= Education in Norfolk, Virginia =

Norfolk, Virginia offers many educational opportunities. Schools, public and private, are located all over the city.

==Elementary, secondary==
Norfolk Public Schools, the public school system, comprises 5 high schools, 9 middle schools, 35 elementary schools, and 9 special-purpose/preschools. In 2005, Norfolk Public Schools won the $1 million Broad Prize for Urban Education award for having demonstrated, "the greatest overall performance and improvement in student achievement while reducing achievement gaps for poor and minority students". The city had previously been nominated in 2003 and 2004.

There are also a number of private schools located in the city, the oldest of which, Norfolk Academy, was founded in 1728.

==Post-secondary==
Norfolk is home to three public universities and one private. It also hosts a community college campus in downtown.

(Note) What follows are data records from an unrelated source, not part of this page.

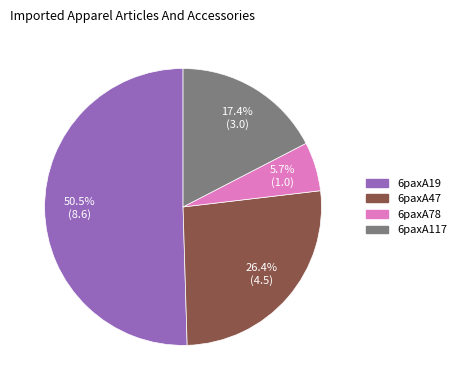

What percentage do 6paxA78 and 6paxA19 together represent?

56.2%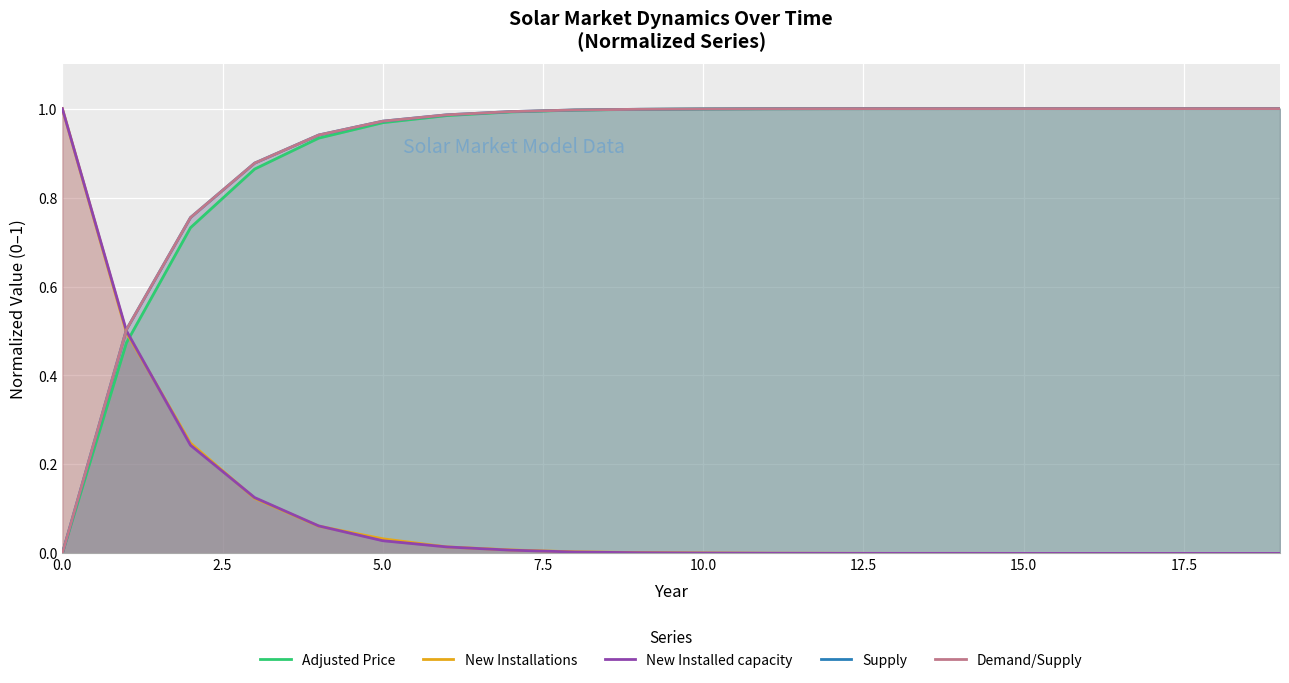

Reading left to right, what are all the values shown in this chart?

Adjusted Price: 0.0	0.5	0.7	0.9	0.9	1.0	1.0	1.0	1.0	1.0	1.0	1.0	1.0	1.0	1.0	1.0	1.0	1.0	1.0	1.0
New Installations: 1.0	0.5	0.2	0.1	0.1	0.0	0.0	0.0	0.0	0.0	0.0	0.0	0.0	0.0	0.0	0.0	0.0	0.0	0.0	0.0
New Installed capacity: 1.0	0.5	0.2	0.1	0.1	0.0	0.0	0.0	0.0	0.0	0.0	0.0	0.0	0.0	0.0	0.0	0.0	0.0	0.0	0.0
Supply: 0.0	0.5	0.8	0.9	0.9	1.0	1.0	1.0	1.0	1.0	1.0	1.0	1.0	1.0	1.0	1.0	1.0	1.0	1.0	1.0
Demand/Supply: 0.0	0.5	0.8	0.9	0.9	1.0	1.0	1.0	1.0	1.0	1.0	1.0	1.0	1.0	1.0	1.0	1.0	1.0	1.0	1.0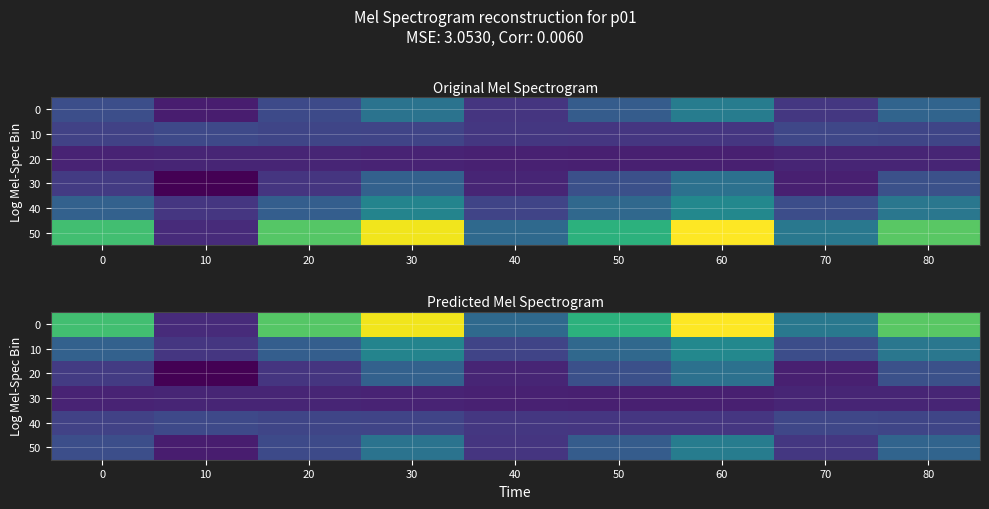

What is the minimum value for 0?

0.1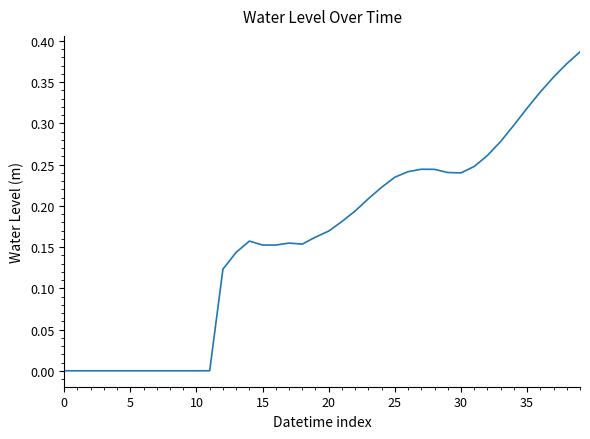

Does the chart display data point markers on the line(s)?

No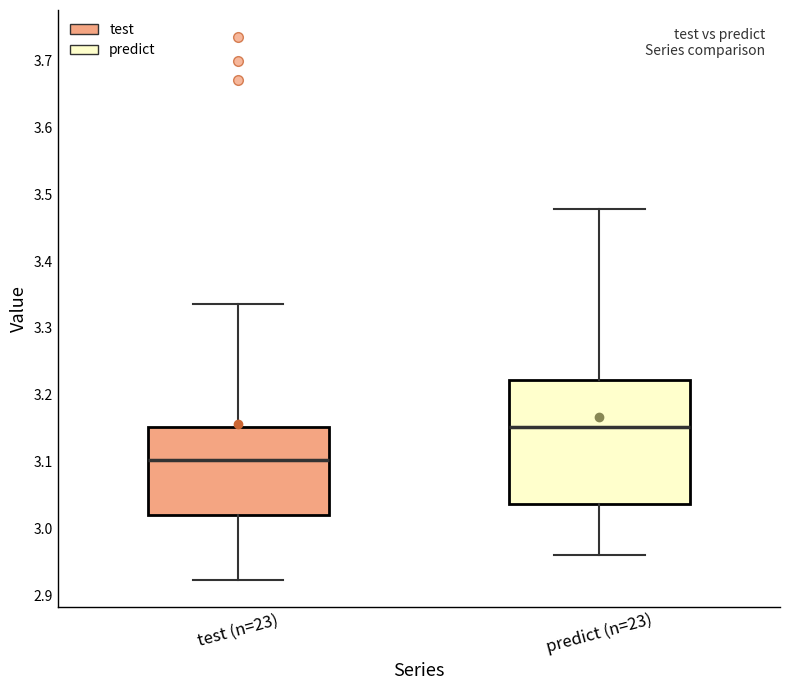

Reading left to right, transcribe this box plot: for each box, give where its median line is, the range the box spans, and where its two whiskers end, as read against the y-axis. The values are not printed on the chart, so give them approximately, as read against the axis.

test (n=23): median 3.10, box 3.02 to 3.15, whiskers 2.92 to 3.34
predict (n=23): median 3.15, box 3.04 to 3.22, whiskers 2.96 to 3.48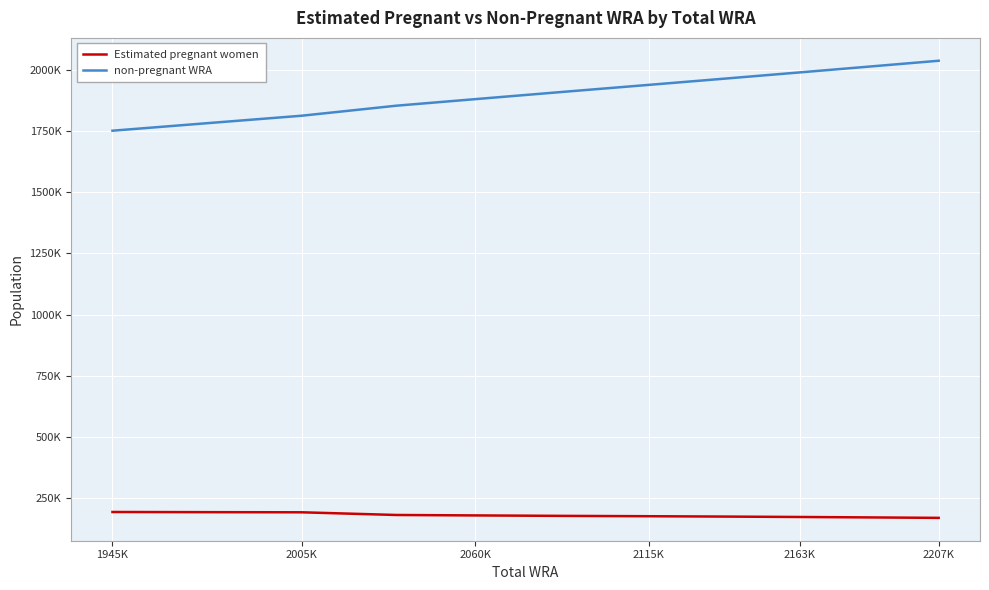

What are all the series names shown in the legend?

Estimated pregnant women, non-pregnant WRA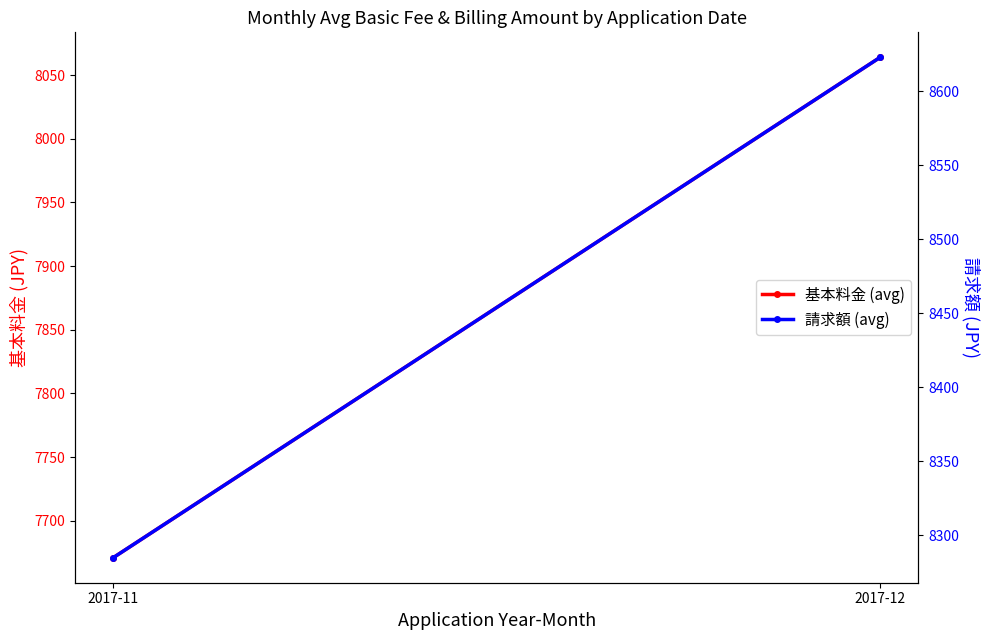

Between 2017-11 and 2017-12, which series saw the biggest shift?

基本料金 (avg)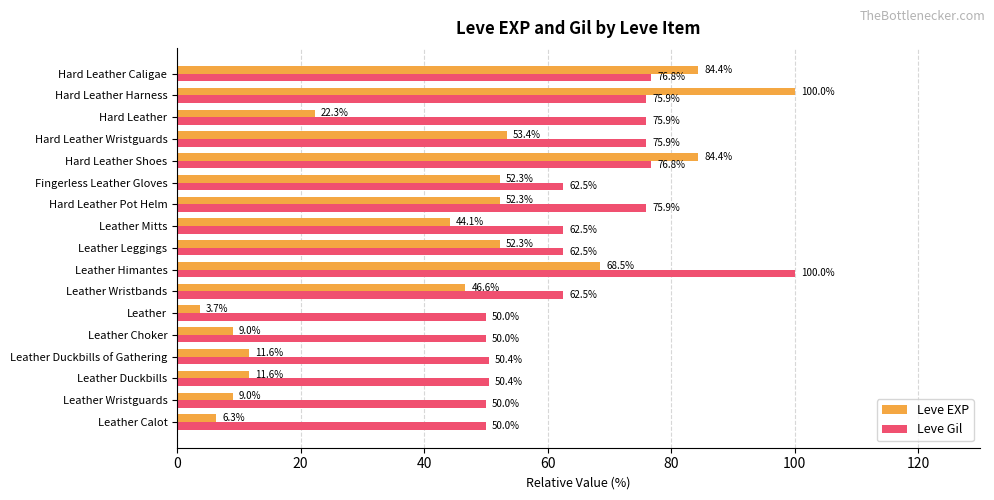

What is the approximate value of Leve EXP at Leather Wristbands?

46.6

Universities and Colleges in Norfolk, Virginia
| Institution | Foundation year | Notes |
| Old Dominion University | 1930 | Founded as a branch of The College of William & Mary |
Became an independent institution in 1962 and now offers degrees in 68 undergraduate and 95 (60 masters/35 doctoral) graduate degree programs.
| Norfolk State University | 1935 | The country's fifth largest majority black university, offers degrees in a wide variety of liberal arts. |
| Virginia Wesleyan University | 1961 | Small private liberal arts college, shares its eastern border with the neighboring city of Virginia Beach. |
| Tidewater Community College | 1968 | Community college offering two-year degrees and specialized training programs, located in downtown. |
| Eastern Virginia Medical School | 1973 | Founded as a community medical school by the surrounding jurisdictions |
Noted for its research into reproductive medicine and is located in the region's major medical complex in the Ghent District.